Dataset entries
----
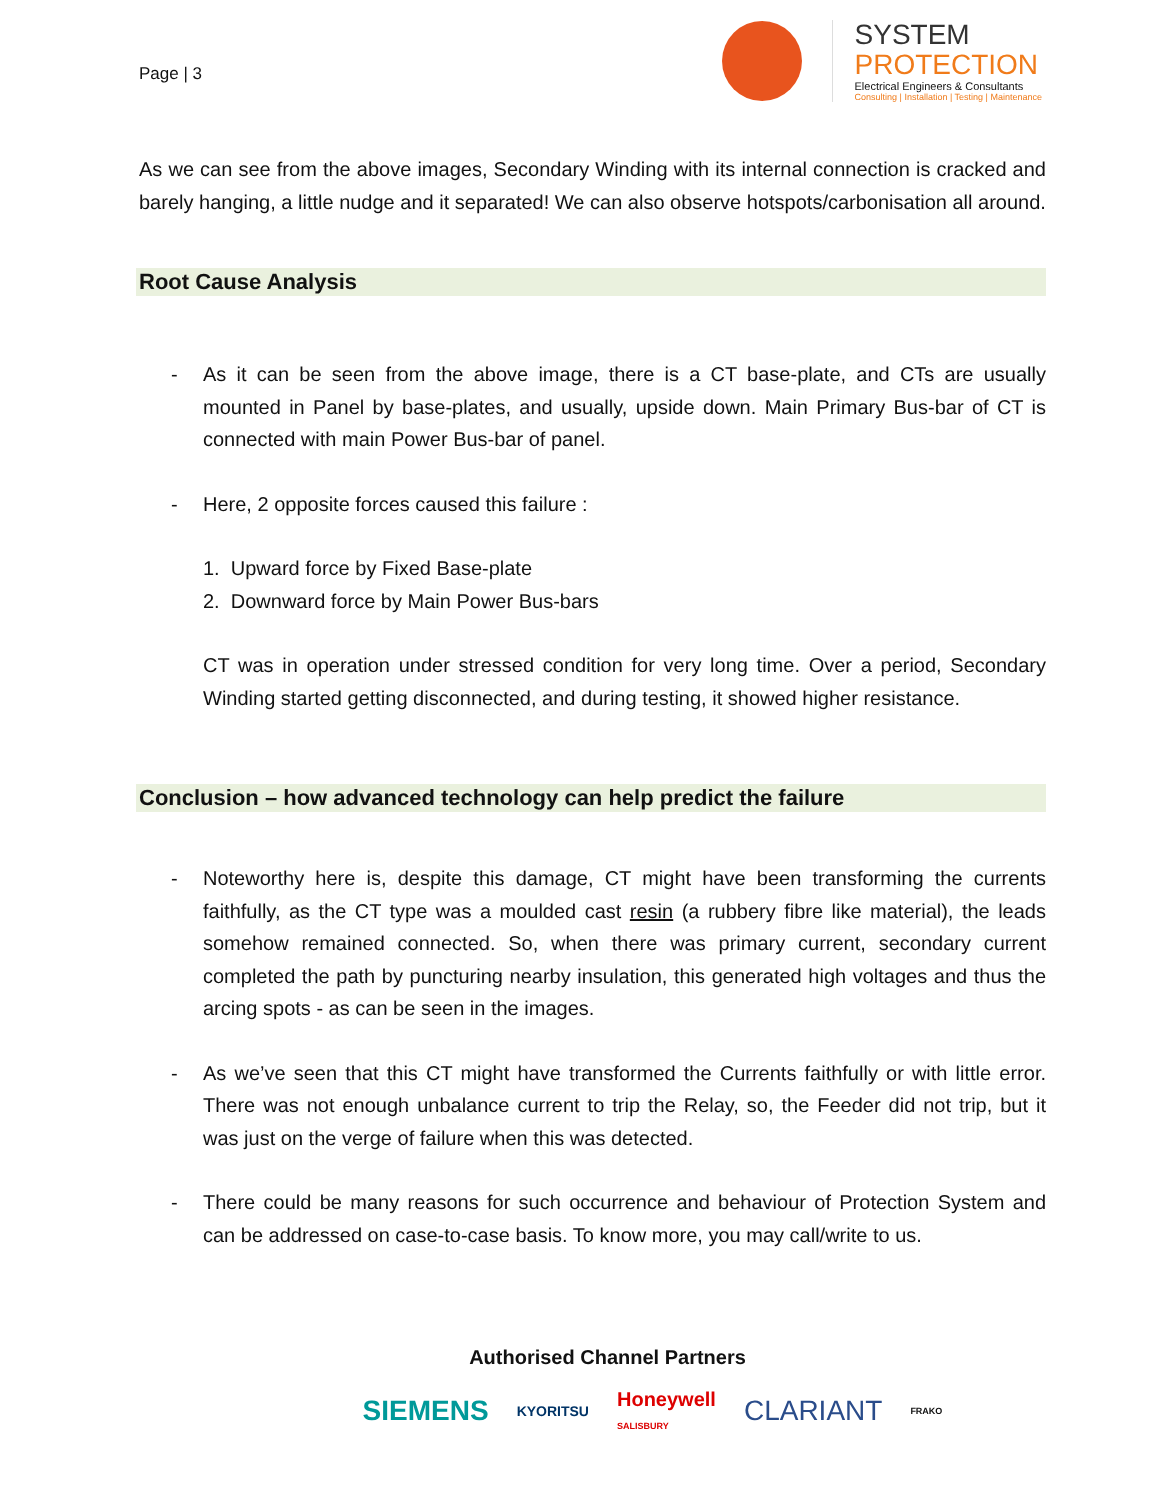Page | 3
SYSTEM
PROTECTION
Electrical Engineers & Consultants
Consulting | Installation | Testing | Maintenance
As we can see from the above images, Secondary Winding with its internal connection is cracked and barely hanging, a little nudge and it separated! We can also observe hotspots/carbonisation all around.
Root Cause Analysis
- As it can be seen from the above image, there is a CT base-plate, and CTs are usually mounted in Panel by base-plates, and usually, upside down. Main Primary Bus-bar of CT is connected with main Power Bus-bar of panel.
- Here, 2 opposite forces caused this failure :
1. Upward force by Fixed Base-plate
2. Downward force by Main Power Bus-bars
CT was in operation under stressed condition for very long time. Over a period, Secondary Winding started getting disconnected, and during testing, it showed higher resistance.
Conclusion – how advanced technology can help predict the failure
- Noteworthy here is, despite this damage, CT might have been transforming the currents faithfully, as the CT type was a moulded cast resin (a rubbery fibre like material), the leads somehow remained connected. So, when there was primary current, secondary current completed the path by puncturing nearby insulation, this generated high voltages and thus the arcing spots - as can be seen in the images.
- As we’ve seen that this CT might have transformed the Currents faithfully or with little error. There was not enough unbalance current to trip the Relay, so, the Feeder did not trip, but it was just on the verge of failure when this was detected.
- There could be many reasons for such occurrence and behaviour of Protection System and can be addressed on case-to-case basis. To know more, you may call/write to us.
Authorised Channel Partners
SIEMENS KYORITSU Honeywell
SALISBURY CLARIANT FRAKO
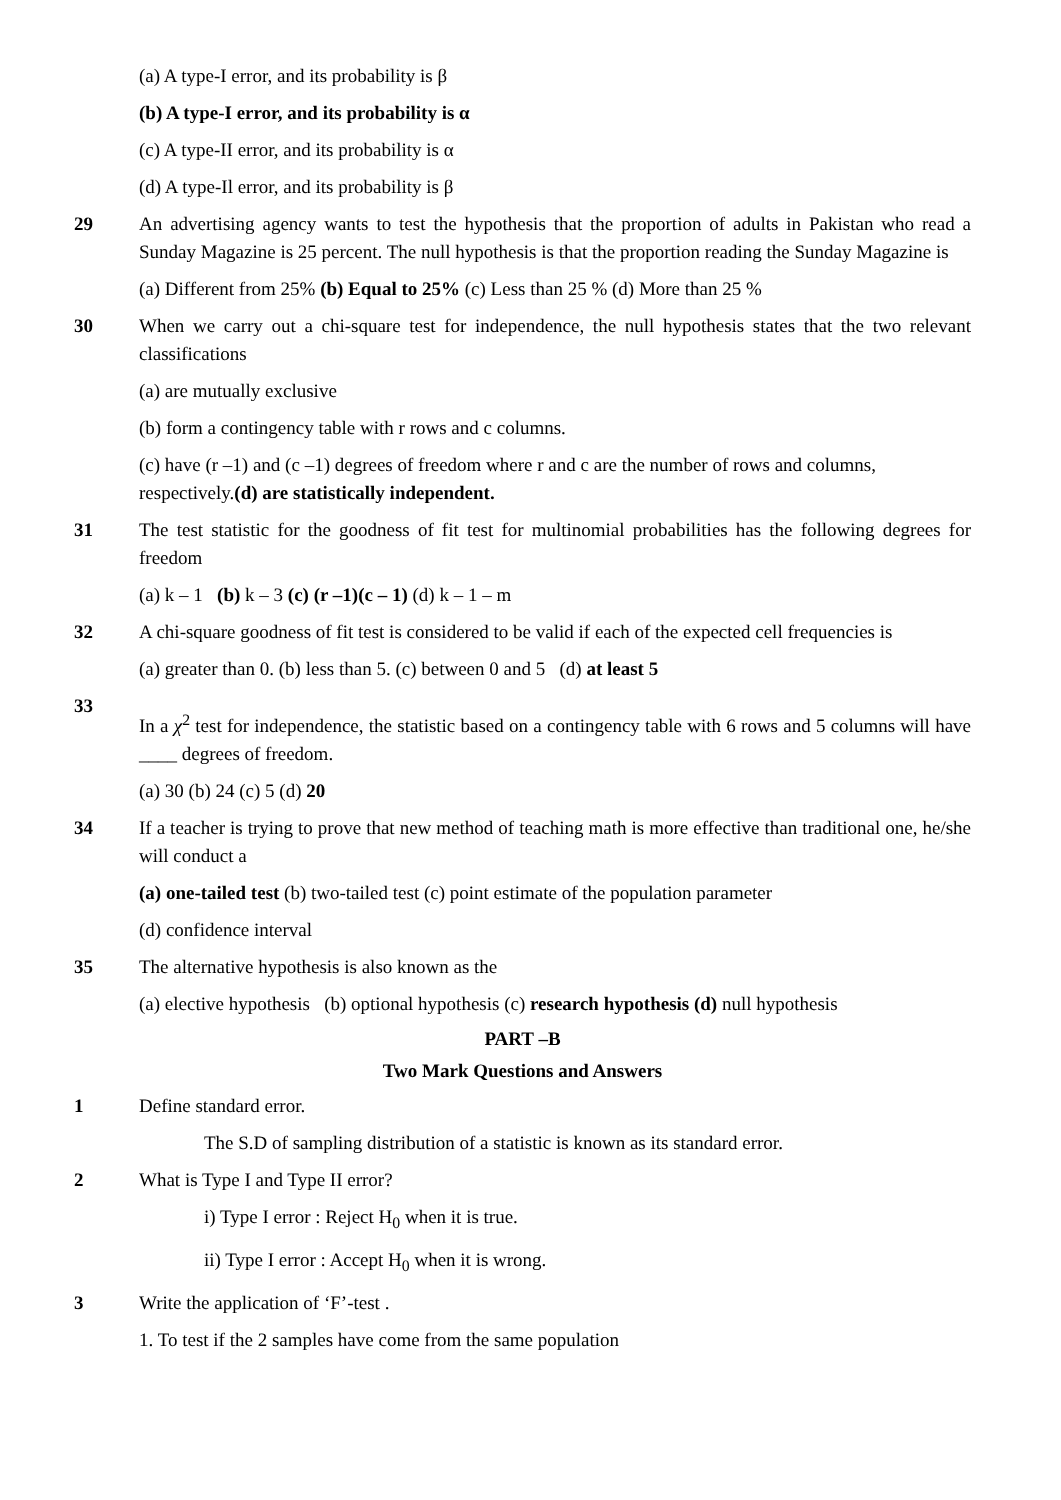(a) A type-I error, and its probability is β
(b) A type-I error, and its probability is α
(c) A type-II error, and its probability is α
(d) A type-Il error, and its probability is β
29 An advertising agency wants to test the hypothesis that the proportion of adults in Pakistan who read a Sunday Magazine is 25 percent. The null hypothesis is that the proportion reading the Sunday Magazine is
(a) Different from 25% (b) Equal to 25% (c) Less than 25 % (d) More than 25 %
30 When we carry out a chi-square test for independence, the null hypothesis states that the two relevant classifications
(a) are mutually exclusive
(b) form a contingency table with r rows and c columns.
(c) have (r –1) and (c –1) degrees of freedom where r and c are the number of rows and columns, respectively.(d) are statistically independent.
31 The test statistic for the goodness of fit test for multinomial probabilities has the following degrees for freedom
(a) k – 1 (b) k – 3 (c) (r –1)(c – 1) (d) k – 1 – m
32 A chi-square goodness of fit test is considered to be valid if each of the expected cell frequencies is
(a) greater than 0. (b) less than 5. (c) between 0 and 5 (d) at least 5
33
In a χ<sup>2</sup> test for independence, the statistic based on a contingency table with 6 rows and 5 columns will have ____ degrees of freedom.
(a) 30 (b) 24 (c) 5 (d) 20
34 If a teacher is trying to prove that new method of teaching math is more effective than traditional one, he/she will conduct a
(a) one-tailed test (b) two-tailed test (c) point estimate of the population parameter
(d) confidence interval
35 The alternative hypothesis is also known as the
(a) elective hypothesis (b) optional hypothesis (c) research hypothesis (d) null hypothesis
PART –B
Two Mark Questions and Answers
1 Define standard error.
The S.D of sampling distribution of a statistic is known as its standard error.
2 What is Type I and Type II error?
i) Type I error : Reject H<sub>0</sub> when it is true.
ii) Type I error : Accept H<sub>0</sub> when it is wrong.
3 Write the application of ‘F’-test .
1. To test if the 2 samples have come from the same population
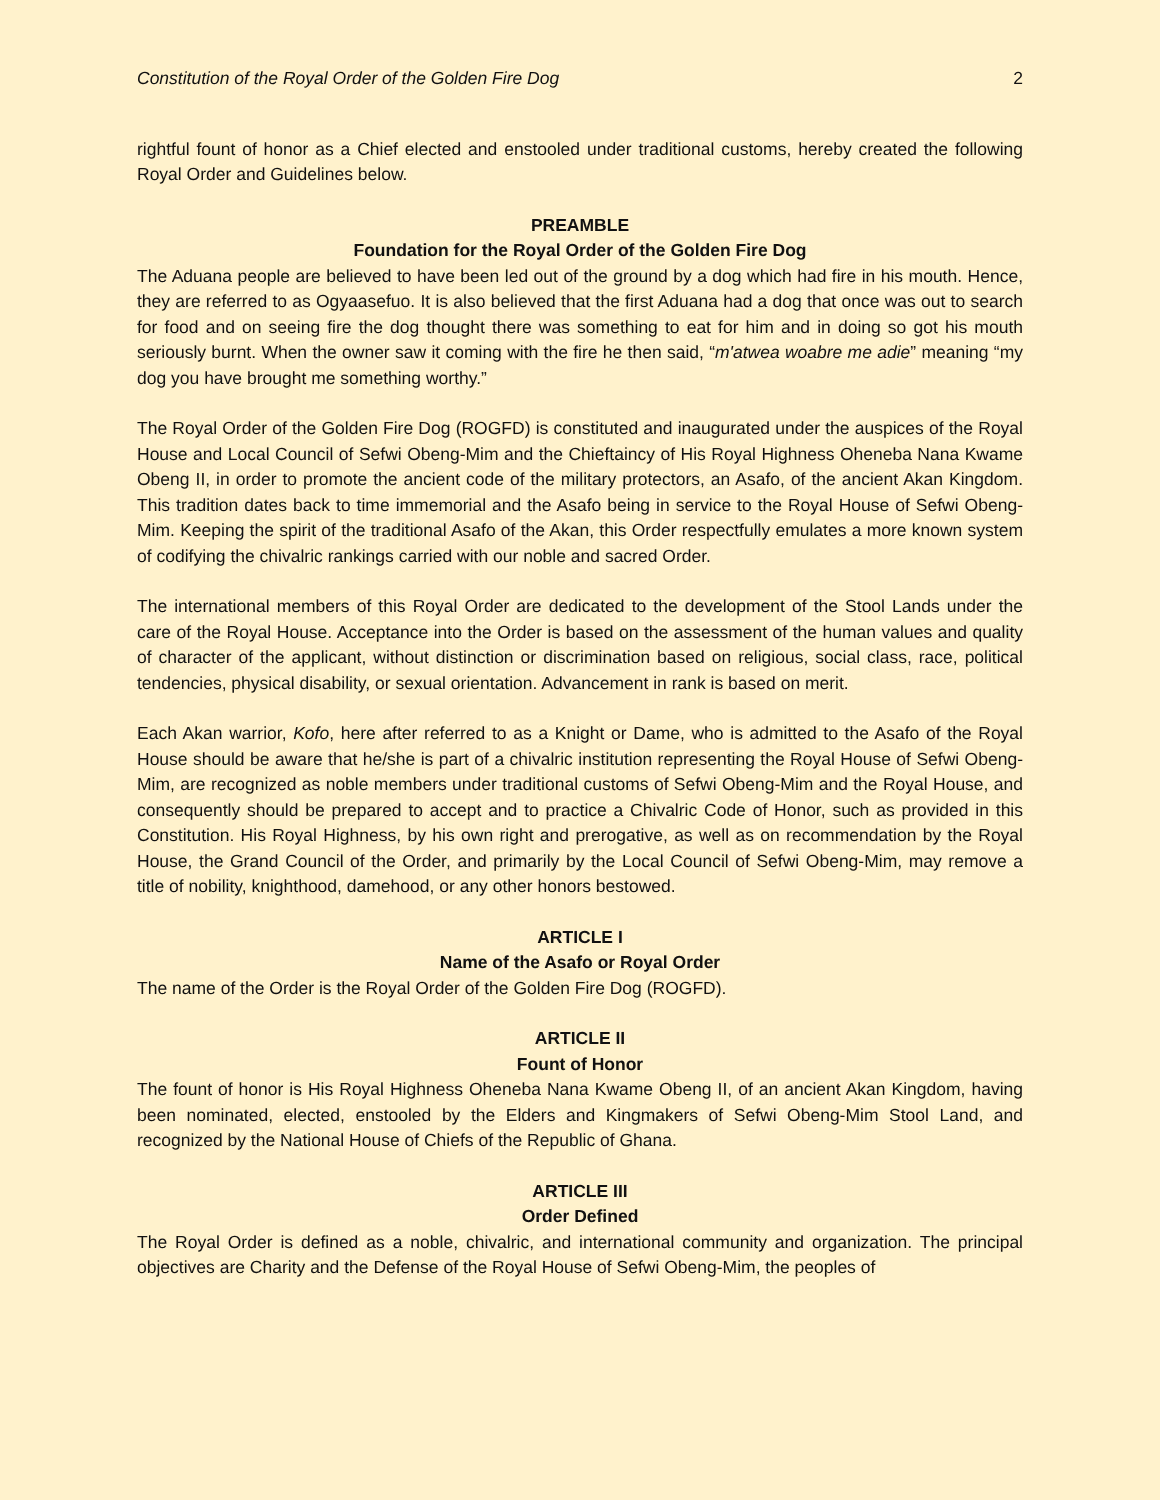Constitution of the Royal Order of the Golden Fire Dog 2
rightful fount of honor as a Chief elected and enstooled under traditional customs, hereby created the following Royal Order and Guidelines below.
PREAMBLE
Foundation for the Royal Order of the Golden Fire Dog
The Aduana people are believed to have been led out of the ground by a dog which had fire in his mouth. Hence, they are referred to as Ogyaasefuo. It is also believed that the first Aduana had a dog that once was out to search for food and on seeing fire the dog thought there was something to eat for him and in doing so got his mouth seriously burnt. When the owner saw it coming with the fire he then said, “m'atwea woabre me adie” meaning “my dog you have brought me something worthy.”
The Royal Order of the Golden Fire Dog (ROGFD) is constituted and inaugurated under the auspices of the Royal House and Local Council of Sefwi Obeng-Mim and the Chieftaincy of His Royal Highness Oheneba Nana Kwame Obeng II, in order to promote the ancient code of the military protectors, an Asafo, of the ancient Akan Kingdom. This tradition dates back to time immemorial and the Asafo being in service to the Royal House of Sefwi Obeng-Mim. Keeping the spirit of the traditional Asafo of the Akan, this Order respectfully emulates a more known system of codifying the chivalric rankings carried with our noble and sacred Order.
The international members of this Royal Order are dedicated to the development of the Stool Lands under the care of the Royal House. Acceptance into the Order is based on the assessment of the human values and quality of character of the applicant, without distinction or discrimination based on religious, social class, race, political tendencies, physical disability, or sexual orientation. Advancement in rank is based on merit.
Each Akan warrior, Kofo, here after referred to as a Knight or Dame, who is admitted to the Asafo of the Royal House should be aware that he/she is part of a chivalric institution representing the Royal House of Sefwi Obeng-Mim, are recognized as noble members under traditional customs of Sefwi Obeng-Mim and the Royal House, and consequently should be prepared to accept and to practice a Chivalric Code of Honor, such as provided in this Constitution. His Royal Highness, by his own right and prerogative, as well as on recommendation by the Royal House, the Grand Council of the Order, and primarily by the Local Council of Sefwi Obeng-Mim, may remove a title of nobility, knighthood, damehood, or any other honors bestowed.
ARTICLE I
Name of the Asafo or Royal Order
The name of the Order is the Royal Order of the Golden Fire Dog (ROGFD).
ARTICLE II
Fount of Honor
The fount of honor is His Royal Highness Oheneba Nana Kwame Obeng II, of an ancient Akan Kingdom, having been nominated, elected, enstooled by the Elders and Kingmakers of Sefwi Obeng-Mim Stool Land, and recognized by the National House of Chiefs of the Republic of Ghana.
ARTICLE III
Order Defined
The Royal Order is defined as a noble, chivalric, and international community and organization. The principal objectives are Charity and the Defense of the Royal House of Sefwi Obeng-Mim, the peoples of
----
**Try it:** Repeat the records above exactly, from the first line through the line that contains "Conclusion – how", and leave out the pictures.

**Expected answer:**
Page | 3
SYSTEM
PROTECTION
Electrical Engineers & Consultants
Consulting | Installation | Testing | Maintenance
As we can see from the above images, Secondary Winding with its internal connection is cracked and barely hanging, a little nudge and it separated! We can also observe hotspots/carbonisation all around.
Root Cause Analysis
- As it can be seen from the above image, there is a CT base-plate, and CTs are usually mounted in Panel by base-plates, and usually, upside down. Main Primary Bus-bar of CT is connected with main Power Bus-bar of panel.
- Here, 2 opposite forces caused this failure :
1. Upward force by Fixed Base-plate
2. Downward force by Main Power Bus-bars
CT was in operation under stressed condition for very long time. Over a period, Secondary Winding started getting disconnected, and during testing, it showed higher resistance.
Conclusion – how advanced technology can help predict the failure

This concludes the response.